### Activity
Change "En stock" to "Rupture de stock" in the rows from the line with "CHLORE CLEAR 12,6 ° – 20l" through the end of the rows, giving back only those lines with everything else unchanged. Leave the pictures out of your answer.

** Entries supplied follows **

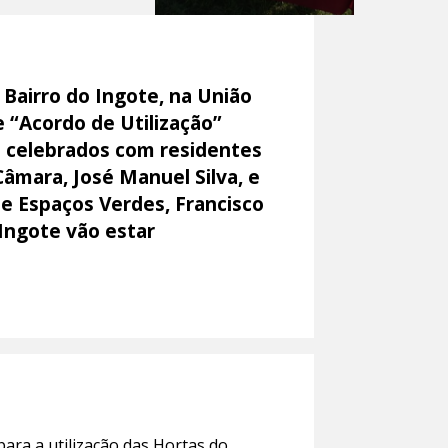
Bairro do Ingote, na União
e “Acordo de Utilização”
m celebrados com residentes
Câmara, José Manuel Silva, e
 e Espaços Verdes, Francisco
 Ingote vão estar
ara a utilização das Hortas do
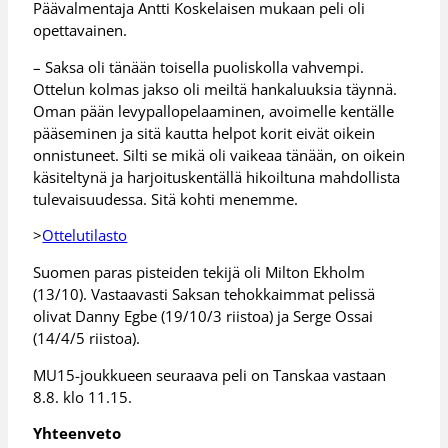
Päävalmentaja Antti Koskelaisen mukaan peli oli
opettavainen.
– Saksa oli tänään toisella puoliskolla vahvempi.
Ottelun kolmas jakso oli meiltä hankaluuksia täynnä.
Oman pään levypallopelaaminen, avoimelle kentälle
pääseminen ja sitä kautta helpot korit eivät oikein
onnistuneet. Silti se mikä oli vaikeaa tänään, on oikein
käsiteltynä ja harjoituskentällä hikoiltuna mahdollista
tulevaisuudessa. Sitä kohti menemme.
>
Ottelutilasto
Suomen paras pisteiden tekijä oli Milton Ekholm
(13/10). Vastaavasti Saksan tehokkaimmat pelissä
olivat Danny Egbe (19/10/3 riistoa) ja Serge Ossai
(14/4/5 riistoa).
MU15-joukkueen seuraava peli on Tanskaa vastaan
8.8. klo 11.15.
Yhteenveto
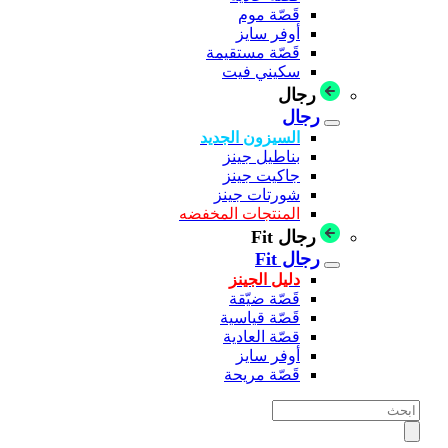
قَصّة موم
أوفر سايز
قَصّة مستقيمة
سكيني فيت
رجال
رجال
السيزون الجديد
بناطيل جينز
جاكيت جينز
شورتات جينز
المنتجات المخفضه
رجال Fit
رجال Fit
دليل الجينز
قَصّة ضيّقة
قَصّة قياسية
قصّة العادية
أوفر سايز
قَصّة مريحة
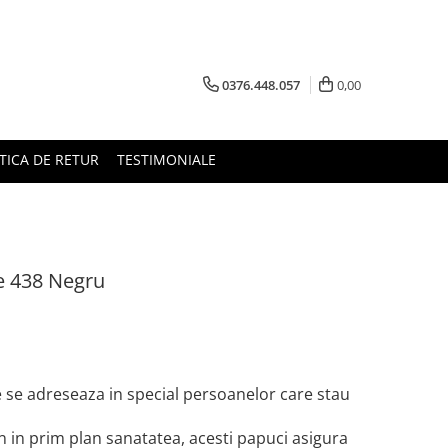
0376.448.057
0,00
TICA DE RETUR
TESTIMONIALE
ne 438 Negru
 se adreseaza in special persoanelor care stau
n in prim plan sanatatea, acesti papuci asigura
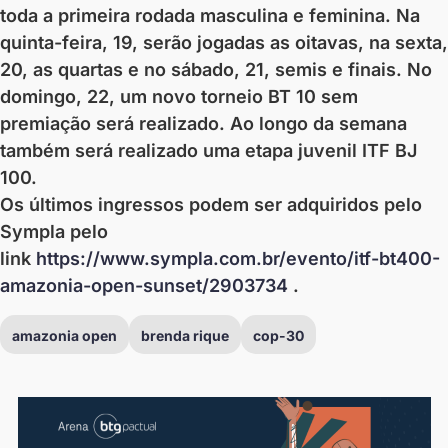
toda a primeira rodada masculina e feminina. Na
quinta-feira, 19, serão jogadas as oitavas, na sexta,
20, as quartas e no sábado, 21, semis e finais. No
domingo, 22, um novo torneio BT 10 sem
premiação será realizado. Ao longo da semana
também será realizado uma etapa juvenil ITF BJ
100.
Os últimos ingressos podem ser adquiridos pelo
Sympla pelo
link
https://www.sympla.com.br/evento/itf-bt400-
amazonia-open-sunset/2903734
.
amazonia open
brenda rique
cop-30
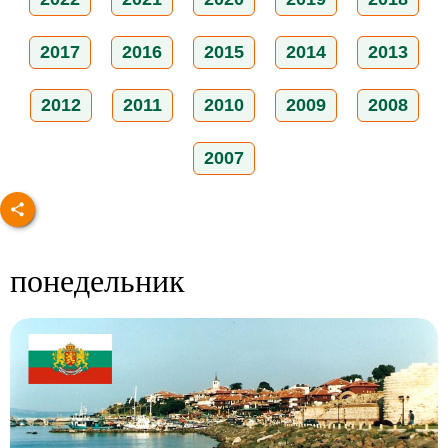
2017
2016
2015
2014
2013
2012
2011
2010
2009
2008
2007
понедельник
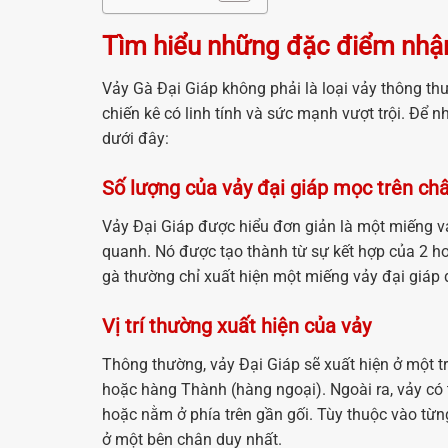
Tìm hiểu những đặc điểm nhận
Vảy Gà Đại Giáp không phải là loại vảy thông t
chiến kê có linh tính và sức mạnh vượt trội. Để
dưới đây:
Số lượng của vảy đại giáp mọc trên ch
Vảy Đại Giáp được hiểu đơn giản là một miếng vả
quanh. Nó được tạo thành từ sự kết hợp của 2 hoặ
gà thường chỉ xuất hiện một miếng vảy đại giáp du
Vị trí thường xuất hiện của vảy
Thông thường, vảy Đại Giáp sẽ xuất hiện ở một t
hoặc hàng Thành (hàng ngoại). Ngoài ra, vảy có 
hoặc nằm ở phía trên gần gối. Tùy thuộc vào từn
ở một bên chân duy nhất.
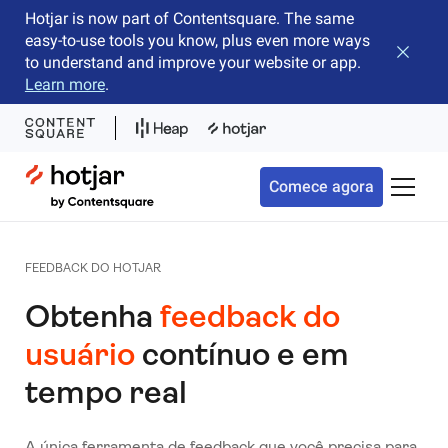
Hotjar is now part of Contentsquare. The same
easy-to-use tools you know, plus even more ways
Fechar 
to understand and improve your website or app.
Learn more
.
Hotjar Logo
Comece agora
Alterna
FEEDBACK DO HOTJAR
Obtenha
feedback do
usuário
contínuo e em
tempo real
A única ferramenta de feedback que você precisa para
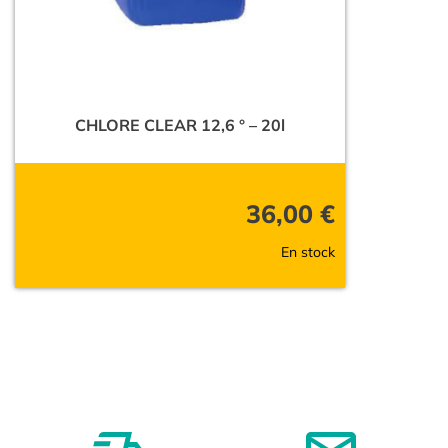
CHLORE CLEAR 12,6 ° – 20l
36,00
€
En stock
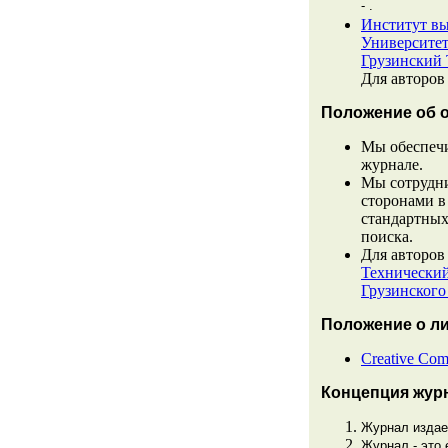
- .
Институт вы
Университе
Грузинский 
Для авторов
Положение об 
Мы обеспечи
журнале.
Мы сотрудни
сторонами в
стандартных
поиска.
Для авторов
Технически
Грузинского
Положение о л
Creative Comm
Концепция жур
Журнал издае
Журнал - это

** End of Entries supplied **

### Task solution
CHLORE CLEAR 12,6 ° – 20l
36,00
€
Rupture de stock
- .
Институт вы
Университе
Грузинский 
Для авторов
Положение об 
Мы обеспечи
журнале.
Мы сотрудни
сторонами в
стандартных
поиска.
Для авторов
Технически
Грузинского
Положение о л
Creative Comm
Концепция жур
Журнал издае
Журнал - это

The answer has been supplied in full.